Saatin kaç olduğunun farkında değil. Tekli koltukların birinde oturmuş, otobüsün camına yaslı, her harekette kafası cama daha fazla çarpıyor. Dişleri sürekli birbirine deymekte. Ama bunu umursamıyor. Kulaklıkları kulağına yaslı, telefonda çalan şarkıyı dinlemeye çalışıyor. Ne komik ki kafası yerinde değil. Aklında bir sürü düşünce. Bu gün yaptıklarını düşünüyor. Kimlere neler dedi. Akıl süzgecinden geçiriyor. Küçük pişmanlıklar yaşıyor ara sıra. Ama bunları artık değiştiremez. Farkında. En çokta sinirlerini zıplatan bu ya.Dışarıyı izliyor. Şehrin ışıkları göz alıcı. Ama hâlâ sinirli. Yıldızları görünmez bir hale getirdikleri için. Önemli yıldızlar onun için. Anlamlı. Sevdiği 2 kişi var orada. Onu izliyorlar. O da kendini tüm çıplaklığıyla onlara gösterdi. Seviyor onları. Aşık. Ağlıyor bazen. Görseniz, gözleri sulu aklına geldiklerinde. Kalbi sıkışıyor. Üzülüyor yanında olmadıkları için. Birkaç ay...

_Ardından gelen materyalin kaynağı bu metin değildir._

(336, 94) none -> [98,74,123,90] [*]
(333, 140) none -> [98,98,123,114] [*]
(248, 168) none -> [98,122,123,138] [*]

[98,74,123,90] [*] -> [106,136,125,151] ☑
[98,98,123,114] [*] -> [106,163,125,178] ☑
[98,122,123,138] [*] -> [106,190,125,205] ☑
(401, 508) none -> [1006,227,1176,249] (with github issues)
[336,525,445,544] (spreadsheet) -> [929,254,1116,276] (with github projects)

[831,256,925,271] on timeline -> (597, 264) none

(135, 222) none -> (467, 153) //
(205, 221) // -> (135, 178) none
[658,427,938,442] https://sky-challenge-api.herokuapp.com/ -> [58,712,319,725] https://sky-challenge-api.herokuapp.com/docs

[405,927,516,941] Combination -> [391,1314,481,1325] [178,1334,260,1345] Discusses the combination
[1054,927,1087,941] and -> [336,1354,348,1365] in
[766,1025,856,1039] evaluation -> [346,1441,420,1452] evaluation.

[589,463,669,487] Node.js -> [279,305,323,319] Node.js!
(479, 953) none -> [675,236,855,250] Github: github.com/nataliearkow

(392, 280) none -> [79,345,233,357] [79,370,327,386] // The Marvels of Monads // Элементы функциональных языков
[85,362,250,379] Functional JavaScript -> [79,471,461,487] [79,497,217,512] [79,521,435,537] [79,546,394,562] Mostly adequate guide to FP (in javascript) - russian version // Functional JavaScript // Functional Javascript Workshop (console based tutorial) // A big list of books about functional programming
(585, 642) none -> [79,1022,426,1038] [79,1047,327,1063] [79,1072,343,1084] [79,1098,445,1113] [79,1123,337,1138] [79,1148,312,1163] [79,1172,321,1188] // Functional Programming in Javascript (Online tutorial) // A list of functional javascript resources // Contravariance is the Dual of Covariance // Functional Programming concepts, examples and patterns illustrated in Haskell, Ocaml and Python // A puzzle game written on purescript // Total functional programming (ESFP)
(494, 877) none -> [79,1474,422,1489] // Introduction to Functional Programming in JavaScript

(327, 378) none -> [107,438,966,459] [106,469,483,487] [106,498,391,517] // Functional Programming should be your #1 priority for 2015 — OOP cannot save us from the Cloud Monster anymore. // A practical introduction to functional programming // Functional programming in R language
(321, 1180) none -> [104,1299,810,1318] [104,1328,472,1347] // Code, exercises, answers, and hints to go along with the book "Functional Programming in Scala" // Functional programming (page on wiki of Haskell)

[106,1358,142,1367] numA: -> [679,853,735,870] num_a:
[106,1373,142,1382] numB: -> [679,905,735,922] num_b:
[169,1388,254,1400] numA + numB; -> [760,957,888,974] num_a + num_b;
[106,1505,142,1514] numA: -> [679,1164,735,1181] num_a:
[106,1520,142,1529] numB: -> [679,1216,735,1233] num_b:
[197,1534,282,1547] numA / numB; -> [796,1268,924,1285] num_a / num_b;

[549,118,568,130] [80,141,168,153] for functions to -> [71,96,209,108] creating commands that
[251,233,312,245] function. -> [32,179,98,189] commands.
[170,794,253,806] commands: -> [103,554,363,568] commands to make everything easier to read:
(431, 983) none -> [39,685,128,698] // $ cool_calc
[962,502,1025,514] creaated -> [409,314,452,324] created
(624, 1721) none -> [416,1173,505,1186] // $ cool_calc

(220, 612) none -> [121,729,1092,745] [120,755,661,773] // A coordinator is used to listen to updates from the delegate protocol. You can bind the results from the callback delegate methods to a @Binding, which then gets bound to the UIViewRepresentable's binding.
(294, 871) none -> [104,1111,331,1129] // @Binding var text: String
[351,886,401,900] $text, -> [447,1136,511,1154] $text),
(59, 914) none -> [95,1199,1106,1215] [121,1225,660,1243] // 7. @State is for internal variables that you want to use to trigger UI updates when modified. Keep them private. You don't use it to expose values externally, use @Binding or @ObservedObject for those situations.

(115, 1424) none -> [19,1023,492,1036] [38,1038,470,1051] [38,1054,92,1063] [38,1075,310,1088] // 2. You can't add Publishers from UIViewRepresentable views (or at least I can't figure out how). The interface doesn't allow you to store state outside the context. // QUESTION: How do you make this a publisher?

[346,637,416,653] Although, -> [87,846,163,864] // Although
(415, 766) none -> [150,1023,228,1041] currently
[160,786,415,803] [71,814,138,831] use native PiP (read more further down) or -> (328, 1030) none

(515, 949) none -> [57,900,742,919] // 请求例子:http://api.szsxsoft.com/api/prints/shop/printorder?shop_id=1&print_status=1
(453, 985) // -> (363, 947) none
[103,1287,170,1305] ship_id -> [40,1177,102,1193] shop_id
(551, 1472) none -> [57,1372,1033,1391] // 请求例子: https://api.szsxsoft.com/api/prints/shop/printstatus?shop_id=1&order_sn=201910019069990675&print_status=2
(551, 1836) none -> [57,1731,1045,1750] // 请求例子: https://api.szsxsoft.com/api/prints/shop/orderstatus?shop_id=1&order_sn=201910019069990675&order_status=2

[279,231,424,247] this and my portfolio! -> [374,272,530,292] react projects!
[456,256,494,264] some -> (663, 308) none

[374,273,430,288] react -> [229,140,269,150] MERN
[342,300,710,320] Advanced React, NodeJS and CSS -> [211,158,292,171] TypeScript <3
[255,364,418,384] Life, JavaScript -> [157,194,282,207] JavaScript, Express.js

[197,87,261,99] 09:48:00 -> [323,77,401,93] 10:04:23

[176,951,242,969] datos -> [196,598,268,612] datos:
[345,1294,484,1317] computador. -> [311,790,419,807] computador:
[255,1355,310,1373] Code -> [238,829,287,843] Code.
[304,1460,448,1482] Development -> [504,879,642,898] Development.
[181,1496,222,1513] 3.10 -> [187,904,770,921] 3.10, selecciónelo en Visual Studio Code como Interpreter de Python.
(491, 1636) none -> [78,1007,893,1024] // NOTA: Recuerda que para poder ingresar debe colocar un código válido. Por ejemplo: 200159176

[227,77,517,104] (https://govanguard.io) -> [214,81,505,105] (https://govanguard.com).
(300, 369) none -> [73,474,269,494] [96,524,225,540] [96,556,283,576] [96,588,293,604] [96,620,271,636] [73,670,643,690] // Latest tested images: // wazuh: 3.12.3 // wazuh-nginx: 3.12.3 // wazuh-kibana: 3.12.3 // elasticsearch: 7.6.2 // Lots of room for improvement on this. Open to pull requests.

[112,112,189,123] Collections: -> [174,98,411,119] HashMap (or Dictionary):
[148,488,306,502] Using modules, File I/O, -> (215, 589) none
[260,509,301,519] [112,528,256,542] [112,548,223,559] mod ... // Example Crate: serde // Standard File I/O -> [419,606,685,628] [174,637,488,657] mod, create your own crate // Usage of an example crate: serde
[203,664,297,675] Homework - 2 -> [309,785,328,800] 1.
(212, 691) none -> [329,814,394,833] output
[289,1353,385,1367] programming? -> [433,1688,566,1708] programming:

Ölümden korkardı o. Hep korktu. Soğuk, kimsesiz ve karanlık toprağın altına girme fikri ürpertiyordu onu. Tüyleri diken diken. Ta ki birkaç ay öncesine kadar. Sevdiği 2 kişiyi oraya gönderene kadar. Artık o kadar çekinmiyor sonsuzluktan. Yanlarına gidecek ya. Gönlü ferah. Eh böylesi daha iyi onun için. En azından bir korkusunu yendi.
Eve gidiyor. Üniversite dersleri akşam saatlerinde. Hazır konusu açılmışken, üniversite dersleri zor. Bazen ağlıyor dersten kalma korkusuyla. Ha konudan konuya da güzel atlar. Görüyorsunuz zaten.
Geç varıyor eve. Birkaç çocukla ev tutmuş. Üniversite arkadaşları. Seviyorlar birbirini. İlk geldiğinde zorluk yaşıyordu. Dili bilmesine rağmen alışık değildi bu tempoya.
Almanya...
Hayallerinin ülkesi. Üniversiteyi okumayı istediği tek ülke. Seviyor bu ülkesi. Kendine haslığı hoşuna gidiyor.
"Jeongguk?"
"Ja, ich bin es!"
(Evet, benim!)"Herzlich willkommen!"
(Hoşgeldin!)"Oh, Guten Abend!"
(Oh, İyi akşamlar!)"Bist du hungrig?
Frideric hat einen leckeren Eintopf gemacht."
(Aç mısın? Frideric lezzetli bir güveç yaptı.)"Ich bin sicher, es ist köstlich. Aber ich bin nicht sehr hungrig. Ich hatte ein paar Snacks mit meinen Freunden an der Universität."
(Eminim lezzetlidir. Ama çok aç değilim. Üniversitede arkadaşlarımla bir şeyler atıştırdım.)"Oh, ich verstehe. Ich hoffe du hattest einen schönen Tag."
(Oh, anlıyorum. Umarım güzel bir gün geçirmişsindir.)"Ja, es war ein schöner Tag. Ich hoffe deiner war es auch."
(Evet, güzel bir gündü. Umarım seninki de öyle olmuştur.)"Ja, es war schön. Ich war etwas müde, aber es war ein lustiger Tag."
(Evet güzeldi. Biraz yorgundum ama eğlenceli bir gündü.)"Ich freue mich für Sie. Hans, ich bin etwas müde. Weißt du, wir müssen morgen abreisen. Also sollte ich mich besser ausruhen. Ich werde einen Wecker stellen. Ich kann Probleme beim Aufwachen haben. Bitte, wirst du mich wecken, wenn du morgens aufwachst?"
(Senin adına sevindim. Hans, biraz yorgunum. Biliyorsun, yarın gitmemiz gerekiyor. O yüzden dinlensem iyi olur. Alarm kuracağım. Uyanmakta zorluk çekebilirim. Lütfen, sabah uyandığında beni uyandırır mısın?)